Democratic Rep. Scott Peters promoted student activism and voting in response to increased energy consumption at the screening of the documentary, “The Burden,” Oct. 8 in Colt Hall.
Peters is the congressman for the 52nd district, representing the northern portion of San Diego, Coronado and Poway, including Point Loma. He said students need to understand the importance and effect fossil fuels have, especially on campus.
“We don’t talk enough about education and the environment, which are the two issues that your generation is most invested in. Get involved and let people know you’re a customer too,” said Peters at the event. “If you know this topic pretty well, you should educate other people about it. You don’t have to be a teacher, you can be someone who talks about these things and lets people know that these issues are going on.”
Peters said that because San Diego is ahead of other places in looking for solutions to these issues.
“San Diego is already a leader in the effort to find and implement innovative solutions for bringing more renewable energy into our military and civilian portfolios,” said in a release from “The Burden” website. “We must give our military the tools necessary to increase self-sufficiency and protect our troops while simultaneously reducing our energy consumption. Reducing the amount of fuel we use is a national security imperative, and the Department of Defense should continue to lead the way toward a more diverse and renewable-focused energy future.”
“The Burden” event was hosted by the Institute of Politics & Public Service. Roughly 70 people went to the event, which included a question and answer panel of faculty members and experts on fossil fuels.
Andrea Marr with Truman National Security Project and Nicole Capretz, a council representative with the City of San Diego, were also on the panel. Faculty members April Maskiewicz, associate professor of biology, and Rosco Williamson, professor of political science, attended.
“The Burden,” directed by Roger Sorkin, is a 45-minute documentary that tells the story of our country’s dependence on nonrenewable sources and its effect on our economy, national security and geographic reliance on other countries for our provision of fuels. This documentary has not been widely released to the public.
Director of Public Affairs, Jill Monroe co-moderated the event.
“This is part of our Creation Care Week efforts and this is just another opportunity for students to begin talking about the environment in which we find ourselves and how we, as students and Christians at PLNU, can be good stewards of the environment,” said Moore.
The other moderator, Lindsay Lupo, is a political science professor and the director of the Institute of Politics & Public Service, which is a division of PLNU that encourages students to engage in public affairs and provides them with opportunities to do so with events or internships.

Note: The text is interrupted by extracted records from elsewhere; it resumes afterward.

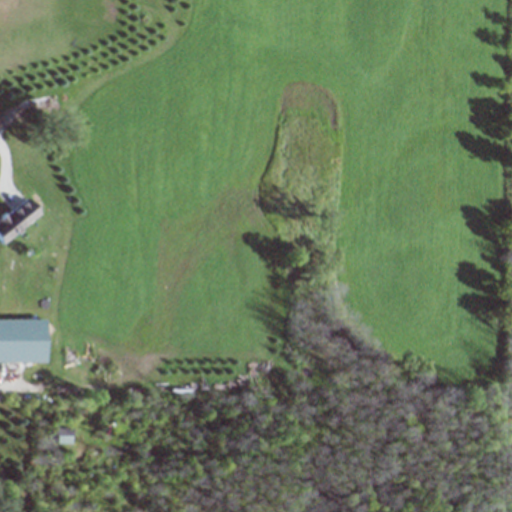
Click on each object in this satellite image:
building: (14, 217)
building: (19, 339)
building: (60, 435)
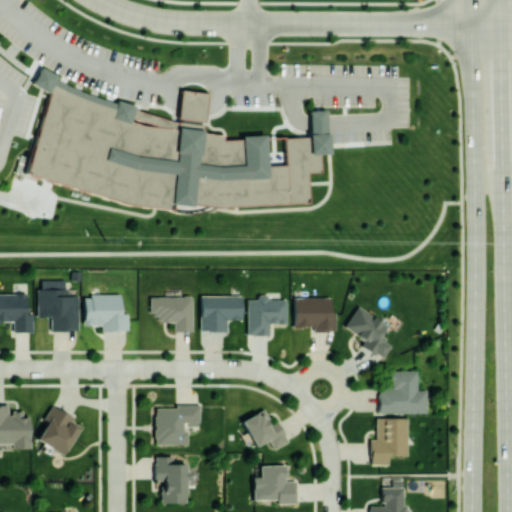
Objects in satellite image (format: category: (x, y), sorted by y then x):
road: (249, 11)
road: (506, 21)
road: (298, 22)
road: (441, 30)
road: (248, 31)
road: (115, 68)
road: (247, 72)
building: (43, 78)
road: (353, 82)
road: (291, 106)
road: (12, 110)
road: (318, 123)
building: (168, 152)
building: (165, 154)
road: (17, 201)
power tower: (106, 239)
road: (348, 255)
road: (476, 255)
road: (504, 255)
building: (56, 304)
building: (15, 309)
building: (172, 310)
building: (218, 310)
building: (103, 311)
building: (313, 312)
building: (263, 313)
building: (368, 330)
road: (260, 352)
road: (459, 356)
road: (158, 367)
road: (336, 372)
building: (401, 393)
building: (173, 423)
building: (13, 427)
building: (263, 428)
building: (57, 429)
road: (118, 439)
building: (388, 439)
road: (331, 453)
road: (403, 474)
building: (170, 479)
building: (272, 484)
building: (390, 500)
building: (2, 511)
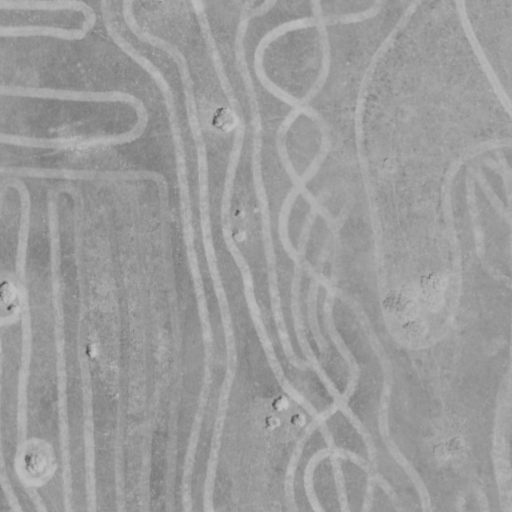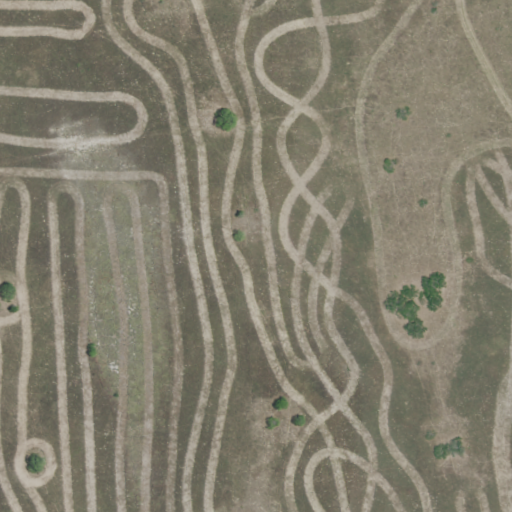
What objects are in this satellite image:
road: (423, 148)
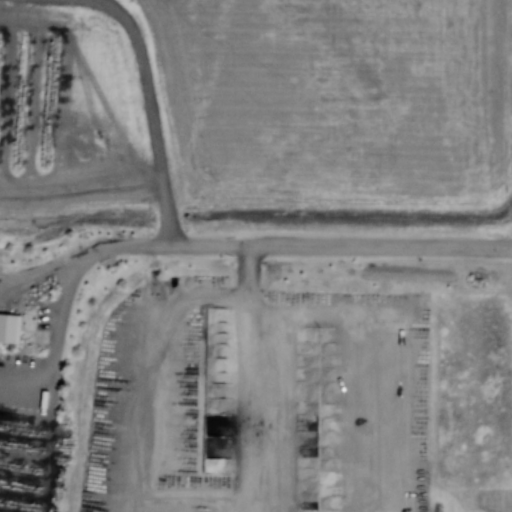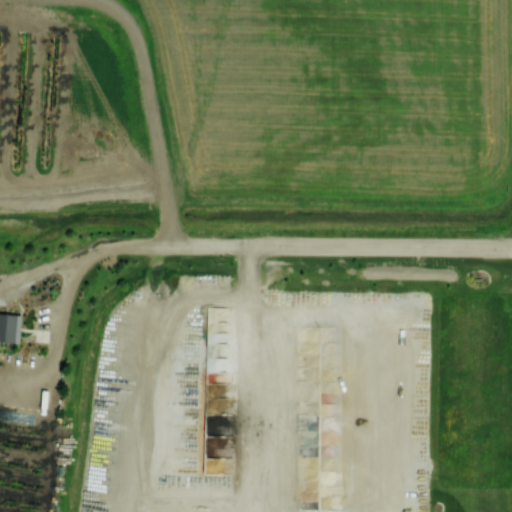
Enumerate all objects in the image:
road: (247, 245)
building: (9, 326)
road: (253, 379)
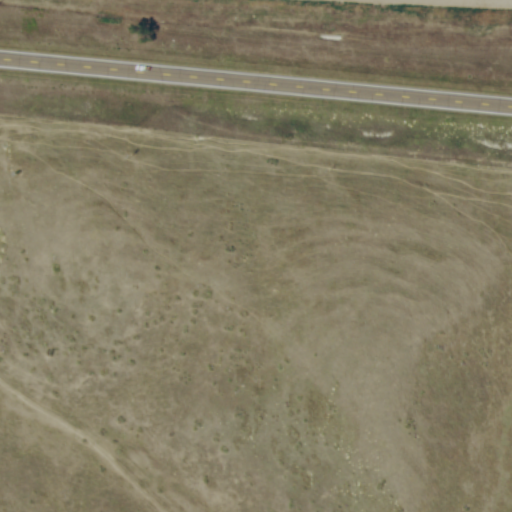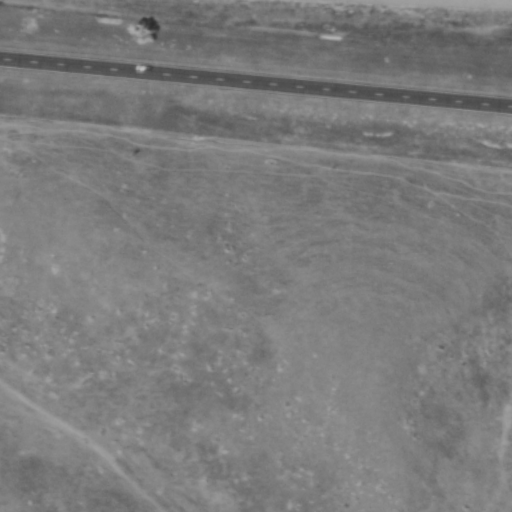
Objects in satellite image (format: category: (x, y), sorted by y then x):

“This is a way for students to be educated on the topic so that they can speak into it and act on some of the solutions and be part of the solution,” Lupo said.
Maskiewicz said over time the concern of global climate change has become more politicized.
“Its not a political issue, it’s a science issue and we need to get everyone thinking,” said Maskiewicz.
Marr said the energy dependency is an indirect threat to the United States and this generation needs to come up with other natural sources. If someone is interested in helping with these efforts, students should step up and take action.
“Have the audacity to pick up the phone or email somebody. Don’t hold back. No one is going to not answer you if you’re curious and you want to get involved. that’s how I got into the Truman National Security Project,” said Marr, energy efficiency engineer and Truman Project member.
At the end of the panel, experts and professors gave advice to students on how they can stay active in this topic. To become active, Capretz suggested to get connected with www.350.org, an organization that is building a global climate movement. Its branch in San Diego hosts local activities to raise awareness about climate change.
“Don’t underestimate the power you have; it’s a common thing to think ‘No one is going to listen to me,’ but you can have a tremendous impact,” said Peters.